= Data excerpts =
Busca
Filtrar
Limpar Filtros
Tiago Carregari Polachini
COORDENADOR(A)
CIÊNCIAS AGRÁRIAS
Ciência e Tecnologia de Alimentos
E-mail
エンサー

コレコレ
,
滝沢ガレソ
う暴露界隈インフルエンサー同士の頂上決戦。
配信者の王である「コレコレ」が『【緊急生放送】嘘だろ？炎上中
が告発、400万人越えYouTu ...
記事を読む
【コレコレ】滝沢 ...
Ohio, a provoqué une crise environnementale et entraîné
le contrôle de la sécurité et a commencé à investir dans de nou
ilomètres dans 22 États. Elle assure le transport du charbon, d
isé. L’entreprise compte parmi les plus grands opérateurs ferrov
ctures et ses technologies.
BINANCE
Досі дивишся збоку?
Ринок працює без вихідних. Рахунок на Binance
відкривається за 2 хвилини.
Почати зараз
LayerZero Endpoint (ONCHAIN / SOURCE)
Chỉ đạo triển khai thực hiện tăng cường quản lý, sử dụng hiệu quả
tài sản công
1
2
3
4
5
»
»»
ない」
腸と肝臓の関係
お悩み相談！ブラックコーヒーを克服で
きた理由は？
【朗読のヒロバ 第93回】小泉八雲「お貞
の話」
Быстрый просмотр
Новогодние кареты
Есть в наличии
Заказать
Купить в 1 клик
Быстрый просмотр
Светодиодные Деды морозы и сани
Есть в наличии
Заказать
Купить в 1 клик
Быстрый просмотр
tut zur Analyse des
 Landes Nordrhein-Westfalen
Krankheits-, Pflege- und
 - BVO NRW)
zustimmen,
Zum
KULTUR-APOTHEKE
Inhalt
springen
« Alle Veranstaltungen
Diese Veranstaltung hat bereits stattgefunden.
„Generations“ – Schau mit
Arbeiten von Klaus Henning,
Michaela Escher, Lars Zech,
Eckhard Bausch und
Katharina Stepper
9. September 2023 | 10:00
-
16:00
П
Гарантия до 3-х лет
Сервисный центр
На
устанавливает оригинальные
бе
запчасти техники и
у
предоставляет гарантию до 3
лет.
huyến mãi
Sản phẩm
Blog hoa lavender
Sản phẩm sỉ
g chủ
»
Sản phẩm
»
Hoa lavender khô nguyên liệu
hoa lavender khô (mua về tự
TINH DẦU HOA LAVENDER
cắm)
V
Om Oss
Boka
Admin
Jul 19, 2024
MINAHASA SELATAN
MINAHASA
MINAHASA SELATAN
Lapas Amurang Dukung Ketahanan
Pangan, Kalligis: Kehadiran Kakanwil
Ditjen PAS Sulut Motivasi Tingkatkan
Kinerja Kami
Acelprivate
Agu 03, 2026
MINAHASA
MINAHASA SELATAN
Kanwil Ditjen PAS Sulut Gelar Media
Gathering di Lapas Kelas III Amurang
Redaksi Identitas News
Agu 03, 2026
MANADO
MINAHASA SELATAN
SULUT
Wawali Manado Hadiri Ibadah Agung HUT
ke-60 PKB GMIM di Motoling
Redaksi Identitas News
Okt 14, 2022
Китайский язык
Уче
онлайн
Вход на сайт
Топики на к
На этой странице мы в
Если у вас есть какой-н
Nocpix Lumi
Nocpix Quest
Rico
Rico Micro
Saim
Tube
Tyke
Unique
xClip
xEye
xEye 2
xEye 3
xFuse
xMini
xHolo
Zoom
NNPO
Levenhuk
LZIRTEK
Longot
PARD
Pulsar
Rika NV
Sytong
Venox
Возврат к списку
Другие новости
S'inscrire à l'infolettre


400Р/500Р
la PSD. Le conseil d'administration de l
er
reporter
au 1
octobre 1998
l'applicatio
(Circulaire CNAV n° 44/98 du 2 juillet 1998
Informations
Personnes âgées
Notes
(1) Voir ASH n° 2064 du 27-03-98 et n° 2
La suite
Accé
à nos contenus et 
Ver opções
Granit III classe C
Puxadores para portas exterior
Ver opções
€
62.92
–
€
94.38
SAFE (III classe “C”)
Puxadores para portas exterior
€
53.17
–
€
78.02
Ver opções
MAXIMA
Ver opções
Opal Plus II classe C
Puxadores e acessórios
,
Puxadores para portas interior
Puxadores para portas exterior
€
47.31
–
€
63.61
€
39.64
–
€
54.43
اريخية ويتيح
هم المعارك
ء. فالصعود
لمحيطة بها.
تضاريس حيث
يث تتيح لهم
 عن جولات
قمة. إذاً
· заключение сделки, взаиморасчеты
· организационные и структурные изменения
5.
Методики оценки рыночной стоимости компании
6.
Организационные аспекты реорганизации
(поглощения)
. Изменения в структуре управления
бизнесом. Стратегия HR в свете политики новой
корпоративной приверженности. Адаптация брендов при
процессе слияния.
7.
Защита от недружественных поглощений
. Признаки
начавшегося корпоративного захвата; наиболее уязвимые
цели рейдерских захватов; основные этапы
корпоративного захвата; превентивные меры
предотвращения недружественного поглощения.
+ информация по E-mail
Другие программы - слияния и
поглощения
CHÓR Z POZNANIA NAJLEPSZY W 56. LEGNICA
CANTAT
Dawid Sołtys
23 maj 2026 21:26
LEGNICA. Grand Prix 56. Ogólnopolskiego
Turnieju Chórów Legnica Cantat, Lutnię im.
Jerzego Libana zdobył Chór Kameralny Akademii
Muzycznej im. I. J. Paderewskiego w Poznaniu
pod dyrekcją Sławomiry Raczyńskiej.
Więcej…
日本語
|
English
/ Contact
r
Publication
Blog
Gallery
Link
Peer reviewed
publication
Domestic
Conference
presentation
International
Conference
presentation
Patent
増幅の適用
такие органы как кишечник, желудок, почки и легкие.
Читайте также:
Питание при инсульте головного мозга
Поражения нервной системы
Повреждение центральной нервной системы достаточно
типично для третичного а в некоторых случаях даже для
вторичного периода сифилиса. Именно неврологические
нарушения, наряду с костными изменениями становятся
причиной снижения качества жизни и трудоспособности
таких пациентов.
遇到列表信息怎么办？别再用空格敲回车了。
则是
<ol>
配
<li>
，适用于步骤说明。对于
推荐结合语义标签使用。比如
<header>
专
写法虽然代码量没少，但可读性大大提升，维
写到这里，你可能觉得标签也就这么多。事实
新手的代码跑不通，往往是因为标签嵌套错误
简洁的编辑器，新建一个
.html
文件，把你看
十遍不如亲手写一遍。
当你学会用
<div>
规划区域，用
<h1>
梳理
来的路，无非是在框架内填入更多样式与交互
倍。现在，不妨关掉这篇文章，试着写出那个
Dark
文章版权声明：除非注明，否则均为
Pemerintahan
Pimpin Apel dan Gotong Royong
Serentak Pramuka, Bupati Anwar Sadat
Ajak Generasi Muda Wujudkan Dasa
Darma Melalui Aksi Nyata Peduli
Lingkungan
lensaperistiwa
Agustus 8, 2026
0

= Aim of the exercise =
Would you please copy exactly the part of the entries above that begins at the line containing "Вход на сайт" and ends at the line containing "CHÓR Z POZNANIA NAJLEPSZY W 56. LEGNICA", both lines included?

= Answer box =
Вход на сайт
Топики на к
На этой странице мы в
Если у вас есть какой-н
Nocpix Lumi
Nocpix Quest
Rico
Rico Micro
Saim
Tube
Tyke
Unique
xClip
xEye
xEye 2
xEye 3
xFuse
xMini
xHolo
Zoom
NNPO
Levenhuk
LZIRTEK
Longot
PARD
Pulsar
Rika NV
Sytong
Venox
Возврат к списку
Другие новости
S'inscrire à l'infolettre


400Р/500Р
la PSD. Le conseil d'administration de l
er
reporter
au 1
octobre 1998
l'applicatio
(Circulaire CNAV n° 44/98 du 2 juillet 1998
Informations
Personnes âgées
Notes
(1) Voir ASH n° 2064 du 27-03-98 et n° 2
La suite
Accé
à nos contenus et 
Ver opções
Granit III classe C
Puxadores para portas exterior
Ver opções
€
62.92
–
€
94.38
SAFE (III classe “C”)
Puxadores para portas exterior
€
53.17
–
€
78.02
Ver opções
MAXIMA
Ver opções
Opal Plus II classe C
Puxadores e acessórios
,
Puxadores para portas interior
Puxadores para portas exterior
€
47.31
–
€
63.61
€
39.64
–
€
54.43
اريخية ويتيح
هم المعارك
ء. فالصعود
لمحيطة بها.
تضاريس حيث
يث تتيح لهم
 عن جولات
قمة. إذاً
· заключение сделки, взаиморасчеты
· организационные и структурные изменения
5.
Методики оценки рыночной стоимости компании
6.
Организационные аспекты реорганизации
(поглощения)
. Изменения в структуре управления
бизнесом. Стратегия HR в свете политики новой
корпоративной приверженности. Адаптация брендов при
процессе слияния.
7.
Защита от недружественных поглощений
. Признаки
начавшегося корпоративного захвата; наиболее уязвимые
цели рейдерских захватов; основные этапы
корпоративного захвата; превентивные меры
предотвращения недружественного поглощения.
+ информация по E-mail
Другие программы - слияния и
поглощения
CHÓR Z POZNANIA NAJLEPSZY W 56. LEGNICA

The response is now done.